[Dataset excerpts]
--- start ---
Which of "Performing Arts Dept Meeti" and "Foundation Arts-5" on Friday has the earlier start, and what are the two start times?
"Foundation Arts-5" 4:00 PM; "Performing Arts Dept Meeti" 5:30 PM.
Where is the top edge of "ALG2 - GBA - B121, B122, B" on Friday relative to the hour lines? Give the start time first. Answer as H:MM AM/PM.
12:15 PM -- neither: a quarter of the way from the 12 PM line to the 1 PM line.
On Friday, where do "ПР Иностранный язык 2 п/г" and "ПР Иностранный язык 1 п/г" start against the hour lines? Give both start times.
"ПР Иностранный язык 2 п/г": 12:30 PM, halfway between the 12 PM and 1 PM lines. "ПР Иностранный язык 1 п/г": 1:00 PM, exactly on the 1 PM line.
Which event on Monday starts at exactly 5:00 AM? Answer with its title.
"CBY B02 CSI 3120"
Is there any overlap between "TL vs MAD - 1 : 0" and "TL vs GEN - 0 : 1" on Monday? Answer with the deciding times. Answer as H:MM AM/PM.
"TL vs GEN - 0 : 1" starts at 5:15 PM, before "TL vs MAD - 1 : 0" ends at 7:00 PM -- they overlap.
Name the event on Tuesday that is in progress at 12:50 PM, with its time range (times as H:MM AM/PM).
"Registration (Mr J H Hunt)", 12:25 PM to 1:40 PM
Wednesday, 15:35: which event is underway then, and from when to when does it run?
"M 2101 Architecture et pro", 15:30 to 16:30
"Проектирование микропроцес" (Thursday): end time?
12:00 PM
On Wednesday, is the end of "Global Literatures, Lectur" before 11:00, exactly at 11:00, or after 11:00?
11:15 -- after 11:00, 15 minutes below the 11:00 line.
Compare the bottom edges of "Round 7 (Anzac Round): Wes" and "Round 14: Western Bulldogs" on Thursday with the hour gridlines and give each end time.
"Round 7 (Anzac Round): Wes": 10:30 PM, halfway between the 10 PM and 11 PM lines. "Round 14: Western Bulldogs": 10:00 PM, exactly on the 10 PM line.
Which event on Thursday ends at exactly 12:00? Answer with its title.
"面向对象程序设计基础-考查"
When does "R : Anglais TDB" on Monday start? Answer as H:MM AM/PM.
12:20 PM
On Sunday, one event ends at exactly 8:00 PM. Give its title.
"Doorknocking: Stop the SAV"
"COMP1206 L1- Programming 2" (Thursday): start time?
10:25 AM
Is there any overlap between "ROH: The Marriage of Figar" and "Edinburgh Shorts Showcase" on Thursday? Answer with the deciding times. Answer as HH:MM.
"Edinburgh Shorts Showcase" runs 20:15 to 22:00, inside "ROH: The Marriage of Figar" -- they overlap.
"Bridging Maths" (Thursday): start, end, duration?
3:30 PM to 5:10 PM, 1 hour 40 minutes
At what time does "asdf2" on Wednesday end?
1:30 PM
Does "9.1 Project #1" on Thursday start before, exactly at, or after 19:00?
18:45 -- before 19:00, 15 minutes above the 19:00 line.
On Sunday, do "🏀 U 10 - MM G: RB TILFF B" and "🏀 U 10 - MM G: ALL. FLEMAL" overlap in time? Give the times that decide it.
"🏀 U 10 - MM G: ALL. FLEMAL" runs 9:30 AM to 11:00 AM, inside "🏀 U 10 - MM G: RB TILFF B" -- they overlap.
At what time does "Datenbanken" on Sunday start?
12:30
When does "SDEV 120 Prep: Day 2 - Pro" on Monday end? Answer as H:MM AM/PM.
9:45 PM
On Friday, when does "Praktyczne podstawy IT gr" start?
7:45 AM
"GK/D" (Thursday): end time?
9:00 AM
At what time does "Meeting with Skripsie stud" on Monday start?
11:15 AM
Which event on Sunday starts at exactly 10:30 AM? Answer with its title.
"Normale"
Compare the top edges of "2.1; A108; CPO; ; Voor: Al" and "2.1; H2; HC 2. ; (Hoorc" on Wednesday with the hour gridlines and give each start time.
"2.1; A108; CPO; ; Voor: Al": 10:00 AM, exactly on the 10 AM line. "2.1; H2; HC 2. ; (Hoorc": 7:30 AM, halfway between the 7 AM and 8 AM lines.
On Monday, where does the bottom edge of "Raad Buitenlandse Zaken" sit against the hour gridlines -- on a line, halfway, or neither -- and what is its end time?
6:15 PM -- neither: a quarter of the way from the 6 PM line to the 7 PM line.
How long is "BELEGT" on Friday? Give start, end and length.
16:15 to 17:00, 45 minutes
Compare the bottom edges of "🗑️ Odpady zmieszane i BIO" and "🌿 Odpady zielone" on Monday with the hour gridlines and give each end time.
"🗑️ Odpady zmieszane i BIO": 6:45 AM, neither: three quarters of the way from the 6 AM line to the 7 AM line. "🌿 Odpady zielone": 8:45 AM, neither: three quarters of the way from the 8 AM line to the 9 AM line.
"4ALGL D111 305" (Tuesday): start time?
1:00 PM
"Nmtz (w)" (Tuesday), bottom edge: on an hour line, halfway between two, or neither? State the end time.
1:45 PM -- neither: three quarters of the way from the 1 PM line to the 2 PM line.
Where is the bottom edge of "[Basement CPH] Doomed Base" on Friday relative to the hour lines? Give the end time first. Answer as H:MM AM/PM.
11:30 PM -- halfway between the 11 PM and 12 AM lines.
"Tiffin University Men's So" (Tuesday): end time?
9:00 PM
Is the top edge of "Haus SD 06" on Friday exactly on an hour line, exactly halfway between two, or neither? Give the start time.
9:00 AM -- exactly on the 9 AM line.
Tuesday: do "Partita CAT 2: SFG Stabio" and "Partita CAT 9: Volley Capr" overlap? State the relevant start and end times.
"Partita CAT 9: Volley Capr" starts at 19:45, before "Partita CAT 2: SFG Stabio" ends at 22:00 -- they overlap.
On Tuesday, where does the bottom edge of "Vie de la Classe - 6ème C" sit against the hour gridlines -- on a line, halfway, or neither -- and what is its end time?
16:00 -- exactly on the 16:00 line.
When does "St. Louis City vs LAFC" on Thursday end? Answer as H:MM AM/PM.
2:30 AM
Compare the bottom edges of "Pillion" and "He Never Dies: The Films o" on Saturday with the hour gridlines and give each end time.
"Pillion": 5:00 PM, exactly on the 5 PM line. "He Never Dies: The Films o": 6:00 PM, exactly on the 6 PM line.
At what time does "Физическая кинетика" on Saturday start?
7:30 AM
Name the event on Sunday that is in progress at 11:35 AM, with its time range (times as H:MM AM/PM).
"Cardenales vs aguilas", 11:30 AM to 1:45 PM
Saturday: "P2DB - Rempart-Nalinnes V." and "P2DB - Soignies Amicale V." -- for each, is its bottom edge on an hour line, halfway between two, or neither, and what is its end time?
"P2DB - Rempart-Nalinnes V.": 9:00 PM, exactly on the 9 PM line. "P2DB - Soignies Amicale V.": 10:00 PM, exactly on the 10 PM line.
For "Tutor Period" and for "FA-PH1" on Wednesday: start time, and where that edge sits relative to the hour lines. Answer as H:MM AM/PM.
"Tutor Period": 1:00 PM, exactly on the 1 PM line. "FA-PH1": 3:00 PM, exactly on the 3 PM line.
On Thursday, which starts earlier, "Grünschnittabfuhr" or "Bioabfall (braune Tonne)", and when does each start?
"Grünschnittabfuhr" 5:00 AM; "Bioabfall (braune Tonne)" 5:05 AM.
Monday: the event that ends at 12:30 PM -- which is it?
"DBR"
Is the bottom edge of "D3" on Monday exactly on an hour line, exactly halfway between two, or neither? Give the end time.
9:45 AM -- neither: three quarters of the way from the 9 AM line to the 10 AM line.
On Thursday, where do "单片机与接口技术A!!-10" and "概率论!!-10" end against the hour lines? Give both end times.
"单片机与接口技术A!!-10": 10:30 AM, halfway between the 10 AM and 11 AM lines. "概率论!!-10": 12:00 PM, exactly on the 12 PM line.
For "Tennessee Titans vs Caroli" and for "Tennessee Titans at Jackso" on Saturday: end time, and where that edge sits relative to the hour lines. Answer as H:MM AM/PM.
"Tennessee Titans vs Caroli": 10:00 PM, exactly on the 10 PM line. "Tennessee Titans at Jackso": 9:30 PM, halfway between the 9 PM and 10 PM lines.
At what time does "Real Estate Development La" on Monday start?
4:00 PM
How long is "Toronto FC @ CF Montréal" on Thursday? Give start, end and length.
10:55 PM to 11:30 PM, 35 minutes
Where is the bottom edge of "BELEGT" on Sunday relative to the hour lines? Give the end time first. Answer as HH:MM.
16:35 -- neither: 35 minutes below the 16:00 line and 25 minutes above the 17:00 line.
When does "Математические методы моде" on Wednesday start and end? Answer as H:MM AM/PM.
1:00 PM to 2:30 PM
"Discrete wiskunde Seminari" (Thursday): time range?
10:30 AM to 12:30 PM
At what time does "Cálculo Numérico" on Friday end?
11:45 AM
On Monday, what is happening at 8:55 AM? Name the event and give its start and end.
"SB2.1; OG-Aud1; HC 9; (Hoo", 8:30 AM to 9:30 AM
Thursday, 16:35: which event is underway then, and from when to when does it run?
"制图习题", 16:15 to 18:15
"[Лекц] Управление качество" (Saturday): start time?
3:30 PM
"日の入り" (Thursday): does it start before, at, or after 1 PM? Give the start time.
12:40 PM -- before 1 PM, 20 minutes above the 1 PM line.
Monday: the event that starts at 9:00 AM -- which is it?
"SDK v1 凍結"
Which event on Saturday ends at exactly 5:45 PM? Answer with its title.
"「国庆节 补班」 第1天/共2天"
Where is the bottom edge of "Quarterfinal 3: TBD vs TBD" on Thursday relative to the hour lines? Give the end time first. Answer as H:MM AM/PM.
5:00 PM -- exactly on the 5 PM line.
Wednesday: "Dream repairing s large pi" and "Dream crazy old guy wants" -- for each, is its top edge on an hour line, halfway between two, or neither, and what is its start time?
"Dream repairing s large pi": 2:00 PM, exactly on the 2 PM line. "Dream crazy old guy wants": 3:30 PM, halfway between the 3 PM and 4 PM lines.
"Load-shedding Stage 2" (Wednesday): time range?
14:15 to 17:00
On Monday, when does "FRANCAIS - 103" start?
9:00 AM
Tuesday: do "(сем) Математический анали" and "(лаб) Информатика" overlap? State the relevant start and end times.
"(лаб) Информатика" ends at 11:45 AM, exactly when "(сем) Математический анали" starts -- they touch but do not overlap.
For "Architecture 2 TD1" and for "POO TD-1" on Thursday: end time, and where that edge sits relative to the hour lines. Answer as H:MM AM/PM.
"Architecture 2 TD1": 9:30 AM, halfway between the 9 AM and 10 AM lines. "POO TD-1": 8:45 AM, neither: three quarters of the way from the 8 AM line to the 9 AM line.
--- end ---
» Requirements
Print the lines of the records between the line containing "Which event on Sunday" and the line containing "9:00 AM -- exactly on the 9 AM line.", inclusive, reproducing each one exactly.

» Exercise answer
Which event on Sunday starts at exactly 10:30 AM? Answer with its title.
"Normale"
Compare the top edges of "2.1; A108; CPO; ; Voor: Al" and "2.1; H2; HC 2. ; (Hoorc" on Wednesday with the hour gridlines and give each start time.
"2.1; A108; CPO; ; Voor: Al": 10:00 AM, exactly on the 10 AM line. "2.1; H2; HC 2. ; (Hoorc": 7:30 AM, halfway between the 7 AM and 8 AM lines.
On Monday, where does the bottom edge of "Raad Buitenlandse Zaken" sit against the hour gridlines -- on a line, halfway, or neither -- and what is its end time?
6:15 PM -- neither: a quarter of the way from the 6 PM line to the 7 PM line.
How long is "BELEGT" on Friday? Give start, end and length.
16:15 to 17:00, 45 minutes
Compare the bottom edges of "🗑️ Odpady zmieszane i BIO" and "🌿 Odpady zielone" on Monday with the hour gridlines and give each end time.
"🗑️ Odpady zmieszane i BIO": 6:45 AM, neither: three quarters of the way from the 6 AM line to the 7 AM line. "🌿 Odpady zielone": 8:45 AM, neither: three quarters of the way from the 8 AM line to the 9 AM line.
"4ALGL D111 305" (Tuesday): start time?
1:00 PM
"Nmtz (w)" (Tuesday), bottom edge: on an hour line, halfway between two, or neither? State the end time.
1:45 PM -- neither: three quarters of the way from the 1 PM line to the 2 PM line.
Where is the bottom edge of "[Basement CPH] Doomed Base" on Friday relative to the hour lines? Give the end time first. Answer as H:MM AM/PM.
11:30 PM -- halfway between the 11 PM and 12 AM lines.
"Tiffin University Men's So" (Tuesday): end time?
9:00 PM
Is the top edge of "Haus SD 06" on Friday exactly on an hour line, exactly halfway between two, or neither? Give the start time.
9:00 AM -- exactly on the 9 AM line.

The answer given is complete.